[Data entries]
*** Block opens ***
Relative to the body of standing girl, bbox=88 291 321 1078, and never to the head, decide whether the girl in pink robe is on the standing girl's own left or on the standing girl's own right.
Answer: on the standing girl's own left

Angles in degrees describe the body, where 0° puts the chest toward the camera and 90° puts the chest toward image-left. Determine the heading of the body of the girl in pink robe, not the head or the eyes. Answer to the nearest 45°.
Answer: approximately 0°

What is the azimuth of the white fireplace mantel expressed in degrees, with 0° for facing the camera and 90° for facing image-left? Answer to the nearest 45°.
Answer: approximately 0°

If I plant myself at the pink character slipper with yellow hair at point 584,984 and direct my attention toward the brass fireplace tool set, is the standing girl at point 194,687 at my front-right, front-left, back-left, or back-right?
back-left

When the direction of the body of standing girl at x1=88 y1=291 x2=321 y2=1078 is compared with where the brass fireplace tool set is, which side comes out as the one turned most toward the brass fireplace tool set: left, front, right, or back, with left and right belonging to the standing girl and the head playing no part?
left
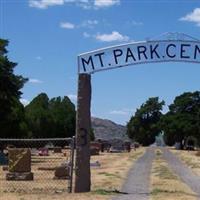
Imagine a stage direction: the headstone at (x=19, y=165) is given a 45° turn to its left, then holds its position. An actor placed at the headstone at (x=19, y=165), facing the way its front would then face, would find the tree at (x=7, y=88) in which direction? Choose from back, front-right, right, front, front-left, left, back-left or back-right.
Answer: back-left

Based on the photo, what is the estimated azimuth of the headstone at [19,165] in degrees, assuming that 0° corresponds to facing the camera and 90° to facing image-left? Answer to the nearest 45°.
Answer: approximately 0°
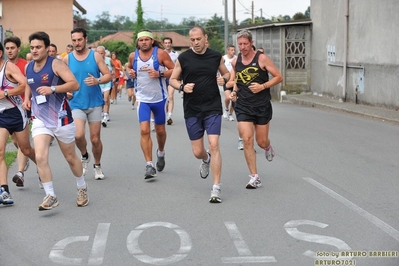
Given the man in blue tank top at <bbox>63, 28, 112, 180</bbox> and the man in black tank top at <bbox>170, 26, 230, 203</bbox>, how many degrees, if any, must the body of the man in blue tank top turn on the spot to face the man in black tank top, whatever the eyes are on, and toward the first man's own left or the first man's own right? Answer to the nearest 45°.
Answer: approximately 45° to the first man's own left

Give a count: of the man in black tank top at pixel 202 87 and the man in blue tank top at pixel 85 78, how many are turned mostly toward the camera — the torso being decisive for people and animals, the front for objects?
2

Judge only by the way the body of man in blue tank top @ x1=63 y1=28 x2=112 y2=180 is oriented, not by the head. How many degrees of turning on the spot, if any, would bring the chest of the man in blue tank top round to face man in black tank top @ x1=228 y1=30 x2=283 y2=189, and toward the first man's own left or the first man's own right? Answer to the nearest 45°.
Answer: approximately 90° to the first man's own left

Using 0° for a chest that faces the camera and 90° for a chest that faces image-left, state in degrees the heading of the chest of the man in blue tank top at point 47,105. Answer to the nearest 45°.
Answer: approximately 45°

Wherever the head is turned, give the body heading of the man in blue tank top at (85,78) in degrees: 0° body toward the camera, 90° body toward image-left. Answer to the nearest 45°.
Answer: approximately 0°

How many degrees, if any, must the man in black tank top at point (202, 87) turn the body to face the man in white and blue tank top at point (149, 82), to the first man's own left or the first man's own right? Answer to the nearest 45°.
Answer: approximately 135° to the first man's own right

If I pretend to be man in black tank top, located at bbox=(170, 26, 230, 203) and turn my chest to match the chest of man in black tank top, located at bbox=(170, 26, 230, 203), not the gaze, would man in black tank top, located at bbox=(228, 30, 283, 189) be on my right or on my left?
on my left

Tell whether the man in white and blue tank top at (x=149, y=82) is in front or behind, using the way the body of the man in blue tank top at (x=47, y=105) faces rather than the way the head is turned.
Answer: behind
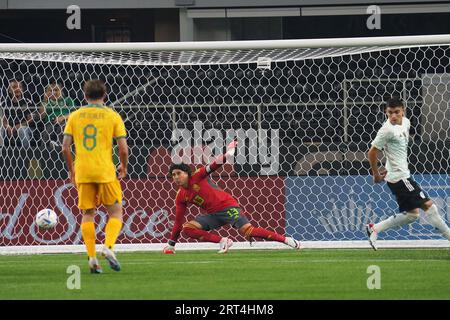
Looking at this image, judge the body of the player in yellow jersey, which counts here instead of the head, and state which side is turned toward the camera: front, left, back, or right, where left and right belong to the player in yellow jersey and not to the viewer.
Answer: back

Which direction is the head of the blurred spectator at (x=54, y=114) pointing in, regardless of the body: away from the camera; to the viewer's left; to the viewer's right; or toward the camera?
toward the camera

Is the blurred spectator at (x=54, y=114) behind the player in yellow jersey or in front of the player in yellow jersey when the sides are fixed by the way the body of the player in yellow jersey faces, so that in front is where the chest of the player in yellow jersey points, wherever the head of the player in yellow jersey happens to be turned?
in front

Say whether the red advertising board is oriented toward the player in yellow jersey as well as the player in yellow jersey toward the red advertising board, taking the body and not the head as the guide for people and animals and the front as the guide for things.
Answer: yes

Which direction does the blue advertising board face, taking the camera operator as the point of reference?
facing the viewer

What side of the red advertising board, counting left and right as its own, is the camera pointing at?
front

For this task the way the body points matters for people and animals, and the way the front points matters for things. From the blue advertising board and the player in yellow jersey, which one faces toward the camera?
the blue advertising board

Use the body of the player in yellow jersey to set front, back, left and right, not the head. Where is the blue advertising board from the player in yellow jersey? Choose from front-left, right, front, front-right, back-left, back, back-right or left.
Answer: front-right

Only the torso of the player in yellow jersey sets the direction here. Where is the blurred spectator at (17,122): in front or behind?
in front

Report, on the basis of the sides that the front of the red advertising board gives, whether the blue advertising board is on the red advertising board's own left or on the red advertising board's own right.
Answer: on the red advertising board's own left

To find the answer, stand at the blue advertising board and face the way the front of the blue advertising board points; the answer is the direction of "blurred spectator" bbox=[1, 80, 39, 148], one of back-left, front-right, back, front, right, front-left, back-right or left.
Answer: right

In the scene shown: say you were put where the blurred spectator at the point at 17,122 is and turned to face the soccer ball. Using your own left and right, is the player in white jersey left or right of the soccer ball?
left

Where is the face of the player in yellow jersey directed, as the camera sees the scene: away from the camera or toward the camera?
away from the camera
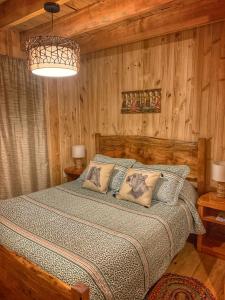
*** Block closes ***
• **Exercise objective**: Copy out all of the material above word for word, and leave the pictures out of your copy.

• **Result**:
Relative to the body of standing girl, bbox=88 291 321 1078, and never to the head, decide whether the girl in pink robe is on the standing girl's own left or on the standing girl's own right.
Answer: on the standing girl's own left

Angles in degrees describe the body, where 0° puts the chest toward the camera and 90° puts the chest toward image-left. Determine the heading of the body of the girl in pink robe, not the head or the eyes. Answer to the nearest 45°.
Answer: approximately 0°

What is the azimuth of the white fireplace mantel expressed in degrees, with 0° for facing the camera and 90° for facing image-left? Answer to the nearest 45°.
Answer: approximately 0°

If I plant myself at the pink character slipper with yellow hair at point 584,984 and direct my attention toward the brass fireplace tool set, is the standing girl at point 194,687 at my front-right, front-left, back-left, or back-right?
back-left

When the direction of the body of standing girl at x1=88 y1=291 x2=321 y2=1078 is compared with where the brass fireplace tool set is, which side comes out as the one turned most toward the brass fireplace tool set: left, front, right, or back, with left and right belonging to the standing girl and the head playing no part?
left
Imagine a stage direction: the headstone at (x=19, y=165) is given a 45° turn to its left, then holds its position. An actor placed at the headstone at (x=19, y=165), facing the way its front would then face, would find the tree at (x=7, y=88) in which direction? Choose from back, front-right, right, front, front-left, left, back-left or back-right.
Answer: back-left

Based on the photo, what is the estimated azimuth of the headstone at [19,165] in degrees, assuming that 0° corresponds to facing the camera and 90° to facing image-left? Answer to the nearest 45°.
Answer: approximately 0°
Given the man in blue tank top at <bbox>63, 28, 112, 180</bbox> and the man in black tank top at <bbox>170, 26, 230, 203</bbox>, how many degrees, if any, must the body of the man in blue tank top turn on the spot to face the man in black tank top, whatever the eyes are on, and toward the first man's own left or the first man's own right? Answer to the nearest 45°.
Answer: approximately 45° to the first man's own left

Give a count: of the man in black tank top at pixel 202 87 and the man in blue tank top at pixel 85 78, how many are turned mostly toward the camera — the torso being decisive for people and animals, the front for objects?
2

Judge only by the way the body of man in blue tank top @ x1=63 y1=28 x2=112 y2=180 is oriented, not by the head. How many degrees of turning on the spot, if any, would bring the chest of the man in blue tank top round to face man in black tank top @ x1=228 y1=30 x2=283 y2=189, and toward the first man's own left or the first man's own right? Answer to the nearest 45°.
Answer: approximately 90° to the first man's own left

Using 0° for a chest that faces the camera and 90° for a chest that faces image-left, state in degrees the heading of the chest of the man in blue tank top at point 47,105. Answer to the nearest 45°.
Answer: approximately 45°

Wherever the head is turned, give the body heading of the man in blue tank top at (85,78) in degrees: 0° body toward the camera, 90° body toward image-left. Answer to the nearest 45°.
Answer: approximately 0°

How many degrees, if any, must the man in black tank top at point (202, 87) turn the body to face the man in white and blue tank top at point (149, 82), to the first man's own left or the first man's own right? Answer to the nearest 45°.
Answer: approximately 135° to the first man's own right

If I pretend to be man in black tank top, located at bbox=(170, 26, 230, 203) and turn my chest to match the chest of man in black tank top, located at bbox=(170, 26, 230, 203), not the gaze, would man in black tank top, located at bbox=(228, 30, 283, 189) be on my right or on my left?
on my left

Tell whether the man in white and blue tank top at (x=149, y=82) is in front or behind, using the way the body of the man in blue tank top at (x=47, y=105) faces rather than the way the head is turned.
Answer: behind
Looking at this image, judge the body of the player in yellow jersey, which counts here instead of the head, and state which side is turned toward the camera: front, left, back, or right, where left and right belong to the player in yellow jersey and not to the viewer.
Answer: back

Which direction is the head of the blurred spectator at (x=54, y=114) pointing in, regardless of the body: away from the camera; to the viewer's left; to the viewer's right; or toward the camera?
toward the camera

Is the blurred spectator at (x=54, y=114) behind the player in yellow jersey or in front of the player in yellow jersey when the sides are fixed by the way the body of the player in yellow jersey faces, so that in front is where the chest of the player in yellow jersey points, wherever the head of the player in yellow jersey happens to be turned?
in front

Say whether the red advertising board is oriented toward the player in yellow jersey as well as the player in yellow jersey toward the red advertising board, taking the body and not the head as the guide for people and animals and the front as the guide for things.
Answer: yes

Which direction does the blue advertising board face, taking the camera operator as the point of reference?
facing the viewer

What side of the red advertising board, counting left and right as its own, is the camera pointing at?
front

For this task the way the body points matters for people and animals, and the way the front points matters for things. From the blue advertising board and the player in yellow jersey, which one faces toward the camera?
the blue advertising board

Use the body of the player in yellow jersey to set front, back, left and right, not the head. Where is the blue advertising board from the player in yellow jersey? Choose from front-left, right, front, front-right, back-left, back, back-right or left.
Answer: front-right

Only the torso of the player in yellow jersey sets the direction here. Where is the blurred spectator at (17,122): in front or behind?
in front

Report, on the basis of the sides that the front of the red advertising board gives, whether the blue advertising board is on the red advertising board's own left or on the red advertising board's own right.
Answer: on the red advertising board's own left

To find the answer, stand at the blue advertising board and face the way the front of the blue advertising board points; the answer is the direction of "blurred spectator" bbox=[1, 80, 39, 148], one of back-left, front-right, back, front, right, front-left, back-right or left.
Answer: right

In the scene shown: say you were put where the blurred spectator at the point at 17,122 is and turned to face the soccer ball. Using your own left and right, is the player in white jersey left or right of the soccer ball?
left

Where is the face of the player in yellow jersey directed, as the camera sees the scene: away from the camera or toward the camera?
away from the camera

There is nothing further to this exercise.